Food, Health & Fitness


Iba talaga ang panahon ngayon ‘no? Because of the pandemic, even just being exposed to someone who might have COVID-19 requires us to self-quarantine or isolate to prevent the further spread of the virus. 

For some of us, isolation may be difficult. “Bakit? Uuwi ka lang naman ah. Wala ka lang namang makitang iba. Sandali lang naman ‘yan.” When asked to isolate, these are the first thoughts that came to my mind and I felt it very heavily. I felt that I shouldn’t be feeling these things. I thought that I was complaining too much about something silly. But we are inherently social beings, and part of what makes us human is that we have this sense of collective and community.

A recent study observed if humans feel or crave social interaction the same way we think and crave hunger. According to this study, the participants started to feel substantial increased social craving after only 10 hours of isolation, along with discomfort and decreased happiness due to the deprivation – similar to the effects of fasting. 

Keeping in touch using video calls to cope with isolation.
Image Description: A cropped photo of a person talking to someone on their laptop, with a book open. The person on the laptop is smiling. Photo by Dylan Ferreira on Unsplash

Stay connected.

Another impact of isolation is the feeling of losing control over yourself. There’s something about not being able to go out or meet with the people you love because you can’t, and not because you didn’t feel like it or didn’t want to. It stopped being a choice. At the subconscious level, this loss of autonomy is stressful. To battle loneliness brought by isolation, there are many apps that you can use to keep in touch with the people who make you feel good and safe and talk to them in real-time. You can also do activities together like playing online games like or have a watch party. And while this might not feel the same as being with them in person, reaching out and doing something together, albeit online, can ease the loneliness even a little bit. Sometimes, it can even bring you closer.

Establish a routine.

When in isolation, it’s easy to lose track of time and days. It becomes easy to lose motivation and momentum. Establishing a routine gives you habits and moments to look forward to. You don’t have to be rigid or super serious with it! You can add activities you enjoy and those you’ve always wanted to start or try, so you’re not just waiting for your isolation period to pass. 

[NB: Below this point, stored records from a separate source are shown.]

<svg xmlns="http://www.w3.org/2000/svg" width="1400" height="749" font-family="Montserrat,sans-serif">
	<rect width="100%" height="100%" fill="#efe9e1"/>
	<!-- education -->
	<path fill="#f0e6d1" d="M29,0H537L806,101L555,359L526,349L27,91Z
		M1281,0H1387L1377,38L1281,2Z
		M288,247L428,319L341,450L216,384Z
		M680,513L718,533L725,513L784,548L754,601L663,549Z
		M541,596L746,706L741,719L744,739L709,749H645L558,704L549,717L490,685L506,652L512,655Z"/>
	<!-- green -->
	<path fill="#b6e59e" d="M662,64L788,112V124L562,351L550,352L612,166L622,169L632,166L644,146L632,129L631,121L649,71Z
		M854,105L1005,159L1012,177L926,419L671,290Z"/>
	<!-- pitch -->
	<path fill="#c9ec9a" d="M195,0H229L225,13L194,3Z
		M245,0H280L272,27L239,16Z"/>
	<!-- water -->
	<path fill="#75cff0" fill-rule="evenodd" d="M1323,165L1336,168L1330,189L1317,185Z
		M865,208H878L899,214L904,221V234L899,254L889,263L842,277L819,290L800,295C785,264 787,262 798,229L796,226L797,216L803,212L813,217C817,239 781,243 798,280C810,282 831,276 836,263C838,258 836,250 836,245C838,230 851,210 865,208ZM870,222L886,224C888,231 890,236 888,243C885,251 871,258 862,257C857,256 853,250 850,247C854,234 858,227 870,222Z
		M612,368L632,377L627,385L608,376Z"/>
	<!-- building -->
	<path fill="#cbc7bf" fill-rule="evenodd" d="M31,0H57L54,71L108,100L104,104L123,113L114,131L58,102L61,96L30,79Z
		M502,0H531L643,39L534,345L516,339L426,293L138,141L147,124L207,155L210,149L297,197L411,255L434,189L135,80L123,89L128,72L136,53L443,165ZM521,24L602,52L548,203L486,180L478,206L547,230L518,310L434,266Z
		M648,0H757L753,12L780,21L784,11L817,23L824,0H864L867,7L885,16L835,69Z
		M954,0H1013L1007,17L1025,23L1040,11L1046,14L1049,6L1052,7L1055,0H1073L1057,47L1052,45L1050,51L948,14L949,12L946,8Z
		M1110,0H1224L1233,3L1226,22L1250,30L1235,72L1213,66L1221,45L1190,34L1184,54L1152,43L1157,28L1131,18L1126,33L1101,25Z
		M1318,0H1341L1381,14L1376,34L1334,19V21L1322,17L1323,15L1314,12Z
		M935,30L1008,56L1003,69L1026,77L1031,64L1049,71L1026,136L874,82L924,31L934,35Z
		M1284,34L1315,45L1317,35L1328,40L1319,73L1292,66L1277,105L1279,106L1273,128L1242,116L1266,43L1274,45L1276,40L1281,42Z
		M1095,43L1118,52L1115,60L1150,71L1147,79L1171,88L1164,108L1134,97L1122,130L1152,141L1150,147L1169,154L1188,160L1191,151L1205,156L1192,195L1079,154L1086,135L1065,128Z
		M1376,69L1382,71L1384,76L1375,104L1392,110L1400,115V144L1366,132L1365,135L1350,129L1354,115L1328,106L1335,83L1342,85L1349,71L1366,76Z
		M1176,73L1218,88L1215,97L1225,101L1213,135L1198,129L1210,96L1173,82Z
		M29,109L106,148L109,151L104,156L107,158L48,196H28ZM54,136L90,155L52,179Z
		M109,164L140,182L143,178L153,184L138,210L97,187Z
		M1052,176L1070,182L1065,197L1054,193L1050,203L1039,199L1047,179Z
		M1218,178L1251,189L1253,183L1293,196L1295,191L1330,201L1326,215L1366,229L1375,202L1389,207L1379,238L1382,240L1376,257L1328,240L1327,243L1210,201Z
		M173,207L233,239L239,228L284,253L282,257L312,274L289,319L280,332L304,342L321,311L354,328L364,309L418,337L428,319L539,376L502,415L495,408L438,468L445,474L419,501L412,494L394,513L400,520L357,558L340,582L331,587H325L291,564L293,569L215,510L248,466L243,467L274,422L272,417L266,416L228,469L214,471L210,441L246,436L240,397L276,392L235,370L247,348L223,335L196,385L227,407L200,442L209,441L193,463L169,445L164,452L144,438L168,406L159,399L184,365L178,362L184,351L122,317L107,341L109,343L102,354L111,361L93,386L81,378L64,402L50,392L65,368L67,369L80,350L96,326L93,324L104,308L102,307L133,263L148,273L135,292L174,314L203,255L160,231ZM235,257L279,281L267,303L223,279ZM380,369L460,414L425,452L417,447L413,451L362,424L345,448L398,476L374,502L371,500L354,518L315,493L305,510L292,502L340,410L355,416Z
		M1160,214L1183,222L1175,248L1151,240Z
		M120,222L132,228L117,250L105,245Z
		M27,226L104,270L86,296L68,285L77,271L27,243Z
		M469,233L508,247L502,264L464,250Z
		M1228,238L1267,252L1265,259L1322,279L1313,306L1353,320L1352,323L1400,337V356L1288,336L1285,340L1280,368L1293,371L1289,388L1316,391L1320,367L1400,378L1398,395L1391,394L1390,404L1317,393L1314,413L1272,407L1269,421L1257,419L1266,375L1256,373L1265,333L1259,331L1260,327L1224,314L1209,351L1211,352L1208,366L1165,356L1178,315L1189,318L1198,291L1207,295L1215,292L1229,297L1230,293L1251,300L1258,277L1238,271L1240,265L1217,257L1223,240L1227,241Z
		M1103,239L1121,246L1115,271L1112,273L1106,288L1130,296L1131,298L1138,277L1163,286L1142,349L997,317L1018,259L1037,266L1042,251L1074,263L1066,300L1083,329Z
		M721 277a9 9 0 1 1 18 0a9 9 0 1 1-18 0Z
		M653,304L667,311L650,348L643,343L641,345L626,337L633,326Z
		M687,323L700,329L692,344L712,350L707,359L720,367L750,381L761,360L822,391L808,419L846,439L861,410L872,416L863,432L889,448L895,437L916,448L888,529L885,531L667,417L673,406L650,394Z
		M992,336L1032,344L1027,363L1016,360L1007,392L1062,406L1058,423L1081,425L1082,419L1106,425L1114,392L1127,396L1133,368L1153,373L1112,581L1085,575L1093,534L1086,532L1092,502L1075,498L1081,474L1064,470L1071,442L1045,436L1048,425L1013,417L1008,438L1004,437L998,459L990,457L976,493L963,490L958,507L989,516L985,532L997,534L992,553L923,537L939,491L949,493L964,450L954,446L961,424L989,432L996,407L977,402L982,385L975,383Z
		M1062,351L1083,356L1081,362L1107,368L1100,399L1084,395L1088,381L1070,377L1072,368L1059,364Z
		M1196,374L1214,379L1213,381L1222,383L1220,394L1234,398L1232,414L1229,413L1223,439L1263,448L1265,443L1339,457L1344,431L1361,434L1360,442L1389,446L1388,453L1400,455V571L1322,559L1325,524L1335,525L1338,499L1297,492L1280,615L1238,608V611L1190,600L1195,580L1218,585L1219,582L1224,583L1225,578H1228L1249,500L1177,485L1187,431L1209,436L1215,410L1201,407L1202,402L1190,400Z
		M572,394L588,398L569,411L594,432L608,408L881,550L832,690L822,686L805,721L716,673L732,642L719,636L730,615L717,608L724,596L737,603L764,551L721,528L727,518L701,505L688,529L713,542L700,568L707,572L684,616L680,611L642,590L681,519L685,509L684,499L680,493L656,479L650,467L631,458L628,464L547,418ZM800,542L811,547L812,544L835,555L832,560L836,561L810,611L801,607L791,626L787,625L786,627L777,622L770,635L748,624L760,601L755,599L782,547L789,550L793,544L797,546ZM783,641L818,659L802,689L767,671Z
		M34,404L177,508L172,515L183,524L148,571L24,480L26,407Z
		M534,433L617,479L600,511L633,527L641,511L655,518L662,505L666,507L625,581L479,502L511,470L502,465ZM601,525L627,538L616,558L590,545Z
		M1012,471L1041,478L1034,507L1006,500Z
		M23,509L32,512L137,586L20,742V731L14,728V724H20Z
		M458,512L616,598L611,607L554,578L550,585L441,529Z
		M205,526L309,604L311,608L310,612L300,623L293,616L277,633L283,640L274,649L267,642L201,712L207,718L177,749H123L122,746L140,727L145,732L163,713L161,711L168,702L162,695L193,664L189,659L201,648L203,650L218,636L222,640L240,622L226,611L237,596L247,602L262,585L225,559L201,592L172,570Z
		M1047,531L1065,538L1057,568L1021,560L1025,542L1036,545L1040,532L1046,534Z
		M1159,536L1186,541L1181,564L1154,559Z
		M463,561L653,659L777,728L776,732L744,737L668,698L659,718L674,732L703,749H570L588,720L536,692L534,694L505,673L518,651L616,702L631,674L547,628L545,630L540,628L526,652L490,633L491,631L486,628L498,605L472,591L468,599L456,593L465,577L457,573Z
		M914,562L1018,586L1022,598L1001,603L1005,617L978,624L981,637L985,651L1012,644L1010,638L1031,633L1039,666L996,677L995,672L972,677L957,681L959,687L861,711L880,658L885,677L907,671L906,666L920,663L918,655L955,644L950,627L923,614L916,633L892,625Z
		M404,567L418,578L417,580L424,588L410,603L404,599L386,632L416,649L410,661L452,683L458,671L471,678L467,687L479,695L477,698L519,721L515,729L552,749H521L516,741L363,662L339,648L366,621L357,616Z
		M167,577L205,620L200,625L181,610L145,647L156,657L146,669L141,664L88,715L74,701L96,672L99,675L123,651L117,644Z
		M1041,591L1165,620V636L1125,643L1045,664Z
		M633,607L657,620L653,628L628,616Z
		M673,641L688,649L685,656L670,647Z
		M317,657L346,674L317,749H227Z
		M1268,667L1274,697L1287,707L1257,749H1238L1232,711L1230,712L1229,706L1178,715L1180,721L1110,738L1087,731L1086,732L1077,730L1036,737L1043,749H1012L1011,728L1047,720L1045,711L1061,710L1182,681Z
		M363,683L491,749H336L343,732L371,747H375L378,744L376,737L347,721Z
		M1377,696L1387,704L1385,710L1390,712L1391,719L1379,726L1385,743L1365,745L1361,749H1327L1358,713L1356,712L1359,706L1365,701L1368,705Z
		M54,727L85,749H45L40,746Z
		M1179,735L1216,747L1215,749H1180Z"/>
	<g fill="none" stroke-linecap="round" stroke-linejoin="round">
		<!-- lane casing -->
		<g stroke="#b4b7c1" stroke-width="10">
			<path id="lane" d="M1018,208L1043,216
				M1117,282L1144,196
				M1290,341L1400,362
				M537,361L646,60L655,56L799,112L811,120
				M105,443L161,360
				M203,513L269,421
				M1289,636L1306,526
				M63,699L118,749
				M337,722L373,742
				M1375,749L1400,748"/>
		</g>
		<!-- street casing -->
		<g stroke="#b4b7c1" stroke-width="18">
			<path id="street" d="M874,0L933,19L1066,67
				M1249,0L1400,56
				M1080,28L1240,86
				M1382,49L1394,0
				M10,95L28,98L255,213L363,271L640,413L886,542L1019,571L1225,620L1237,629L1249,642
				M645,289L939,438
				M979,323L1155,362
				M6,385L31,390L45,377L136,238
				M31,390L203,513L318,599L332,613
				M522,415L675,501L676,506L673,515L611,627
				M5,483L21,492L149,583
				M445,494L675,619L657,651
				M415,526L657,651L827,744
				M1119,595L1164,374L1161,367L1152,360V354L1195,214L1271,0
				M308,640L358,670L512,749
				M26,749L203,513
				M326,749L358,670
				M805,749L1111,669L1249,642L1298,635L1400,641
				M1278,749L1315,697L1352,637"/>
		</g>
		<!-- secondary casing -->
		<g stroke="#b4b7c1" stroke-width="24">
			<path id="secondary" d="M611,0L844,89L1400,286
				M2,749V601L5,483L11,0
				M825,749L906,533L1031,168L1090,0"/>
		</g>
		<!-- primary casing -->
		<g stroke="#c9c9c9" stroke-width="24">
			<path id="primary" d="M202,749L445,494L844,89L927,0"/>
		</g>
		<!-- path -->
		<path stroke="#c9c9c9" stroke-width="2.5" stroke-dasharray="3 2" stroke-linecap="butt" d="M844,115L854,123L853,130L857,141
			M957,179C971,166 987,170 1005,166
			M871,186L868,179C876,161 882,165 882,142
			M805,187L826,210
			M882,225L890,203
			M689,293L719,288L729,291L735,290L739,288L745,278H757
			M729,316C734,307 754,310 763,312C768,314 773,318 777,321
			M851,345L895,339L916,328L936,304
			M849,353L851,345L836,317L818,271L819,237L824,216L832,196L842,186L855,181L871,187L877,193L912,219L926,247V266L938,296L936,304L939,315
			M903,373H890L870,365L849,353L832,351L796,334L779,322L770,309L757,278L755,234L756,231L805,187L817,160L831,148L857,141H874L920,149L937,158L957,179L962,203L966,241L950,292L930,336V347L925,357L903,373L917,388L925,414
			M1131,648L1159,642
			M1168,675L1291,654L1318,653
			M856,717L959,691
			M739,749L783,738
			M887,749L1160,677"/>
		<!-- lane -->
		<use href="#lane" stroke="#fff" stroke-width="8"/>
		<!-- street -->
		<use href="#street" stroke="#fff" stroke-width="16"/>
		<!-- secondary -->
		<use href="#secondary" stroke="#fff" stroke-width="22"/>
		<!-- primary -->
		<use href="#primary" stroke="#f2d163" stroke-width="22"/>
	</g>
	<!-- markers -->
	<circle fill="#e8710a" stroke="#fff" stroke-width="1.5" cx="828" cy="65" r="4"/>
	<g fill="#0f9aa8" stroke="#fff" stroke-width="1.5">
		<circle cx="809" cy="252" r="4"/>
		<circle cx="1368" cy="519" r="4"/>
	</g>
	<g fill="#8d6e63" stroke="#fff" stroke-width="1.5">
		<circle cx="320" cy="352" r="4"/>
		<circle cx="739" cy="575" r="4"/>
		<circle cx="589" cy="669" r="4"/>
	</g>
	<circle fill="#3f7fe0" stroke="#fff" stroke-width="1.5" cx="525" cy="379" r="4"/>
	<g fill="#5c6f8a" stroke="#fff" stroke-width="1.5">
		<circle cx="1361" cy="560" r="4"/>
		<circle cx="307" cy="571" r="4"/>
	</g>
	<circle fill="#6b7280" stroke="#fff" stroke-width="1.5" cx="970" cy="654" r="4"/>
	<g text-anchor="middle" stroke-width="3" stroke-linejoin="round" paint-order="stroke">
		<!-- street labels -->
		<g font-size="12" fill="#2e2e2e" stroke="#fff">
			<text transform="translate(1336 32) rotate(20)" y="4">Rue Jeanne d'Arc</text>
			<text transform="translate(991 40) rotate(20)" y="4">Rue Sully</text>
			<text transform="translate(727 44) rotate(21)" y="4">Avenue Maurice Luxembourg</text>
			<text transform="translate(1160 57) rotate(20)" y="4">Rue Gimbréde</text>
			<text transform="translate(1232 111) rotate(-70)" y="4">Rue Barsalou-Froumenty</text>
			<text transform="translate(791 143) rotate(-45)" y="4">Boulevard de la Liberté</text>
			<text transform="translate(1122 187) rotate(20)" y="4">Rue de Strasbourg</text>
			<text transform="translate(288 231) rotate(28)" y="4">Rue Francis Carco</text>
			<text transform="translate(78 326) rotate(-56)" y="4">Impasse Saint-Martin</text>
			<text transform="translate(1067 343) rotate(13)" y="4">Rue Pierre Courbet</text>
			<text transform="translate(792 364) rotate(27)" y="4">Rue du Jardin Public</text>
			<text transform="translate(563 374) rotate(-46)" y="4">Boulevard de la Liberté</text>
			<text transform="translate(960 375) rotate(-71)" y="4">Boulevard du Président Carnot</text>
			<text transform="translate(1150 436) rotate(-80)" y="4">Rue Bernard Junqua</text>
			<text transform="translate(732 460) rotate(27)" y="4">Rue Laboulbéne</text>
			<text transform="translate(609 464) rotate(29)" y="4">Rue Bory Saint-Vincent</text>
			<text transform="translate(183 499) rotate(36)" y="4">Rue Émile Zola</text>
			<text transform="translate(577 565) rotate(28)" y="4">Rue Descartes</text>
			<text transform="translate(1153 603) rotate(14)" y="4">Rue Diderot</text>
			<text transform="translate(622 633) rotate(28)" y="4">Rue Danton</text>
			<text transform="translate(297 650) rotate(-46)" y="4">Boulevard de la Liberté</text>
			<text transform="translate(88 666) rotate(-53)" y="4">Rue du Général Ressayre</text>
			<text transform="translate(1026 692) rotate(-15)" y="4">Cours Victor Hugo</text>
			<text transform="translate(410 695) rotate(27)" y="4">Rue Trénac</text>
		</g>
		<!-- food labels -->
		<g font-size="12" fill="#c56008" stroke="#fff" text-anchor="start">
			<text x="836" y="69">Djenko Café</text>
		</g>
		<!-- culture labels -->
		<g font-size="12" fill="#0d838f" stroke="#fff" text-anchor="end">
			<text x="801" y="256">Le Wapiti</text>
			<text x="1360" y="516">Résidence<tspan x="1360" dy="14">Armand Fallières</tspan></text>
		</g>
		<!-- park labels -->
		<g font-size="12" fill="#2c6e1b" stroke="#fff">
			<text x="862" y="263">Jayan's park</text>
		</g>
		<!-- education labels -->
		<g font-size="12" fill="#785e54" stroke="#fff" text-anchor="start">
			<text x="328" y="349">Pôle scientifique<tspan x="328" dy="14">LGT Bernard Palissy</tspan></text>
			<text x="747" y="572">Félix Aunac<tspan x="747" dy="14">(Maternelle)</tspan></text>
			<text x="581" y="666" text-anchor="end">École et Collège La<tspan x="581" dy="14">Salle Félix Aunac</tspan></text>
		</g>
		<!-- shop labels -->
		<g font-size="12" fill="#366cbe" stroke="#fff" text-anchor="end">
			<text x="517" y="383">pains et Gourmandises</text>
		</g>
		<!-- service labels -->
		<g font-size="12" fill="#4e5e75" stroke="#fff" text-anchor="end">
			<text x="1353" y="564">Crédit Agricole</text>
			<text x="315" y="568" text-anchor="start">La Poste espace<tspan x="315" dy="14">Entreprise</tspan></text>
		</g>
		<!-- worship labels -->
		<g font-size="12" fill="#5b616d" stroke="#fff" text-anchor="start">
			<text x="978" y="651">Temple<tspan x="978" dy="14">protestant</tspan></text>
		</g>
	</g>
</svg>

Image Description: A photo of a person doing sit-ups on an exercise mat. Photo by Jonathan Borba on Unsplash


Keep moving! Exercising can help boost your mood and relieve stress and anxiety. In addition, physical exercise gives you an outlet for any frustrations and other negative emotions about the isolation that you need to release. Mental exercise like reading or doing problem-solving activities can also keep you occupied.

Listen to yourself.

Isolation is the perfect time for you to reconnect with yourself, do some soul-searching, figure out where you want to go and what you want to be after isolation. However, being forced into isolation can be highly frustrating. It may have caused problems and inconvenience to you more than you have the capacity for. Sometimes, you need to feel all of these emotions and letting them pass on their own. Pay attention to how you feel about things, behaviors, patterns, even people. Sometimes, you need this solace and removing yourself from the influence of others to get to know yourself better.

There are a lot of other things you can do to help yourself during isolation, and these are just some of them. You have to remember that coping is unique to you and that you have to try different things to know what helps you and what doesn’t. When you’re feeling exceptionally down, you don’t have to hesitate to reach out to your family or friends. You know, you’re only really as alone as you allow yourself to be.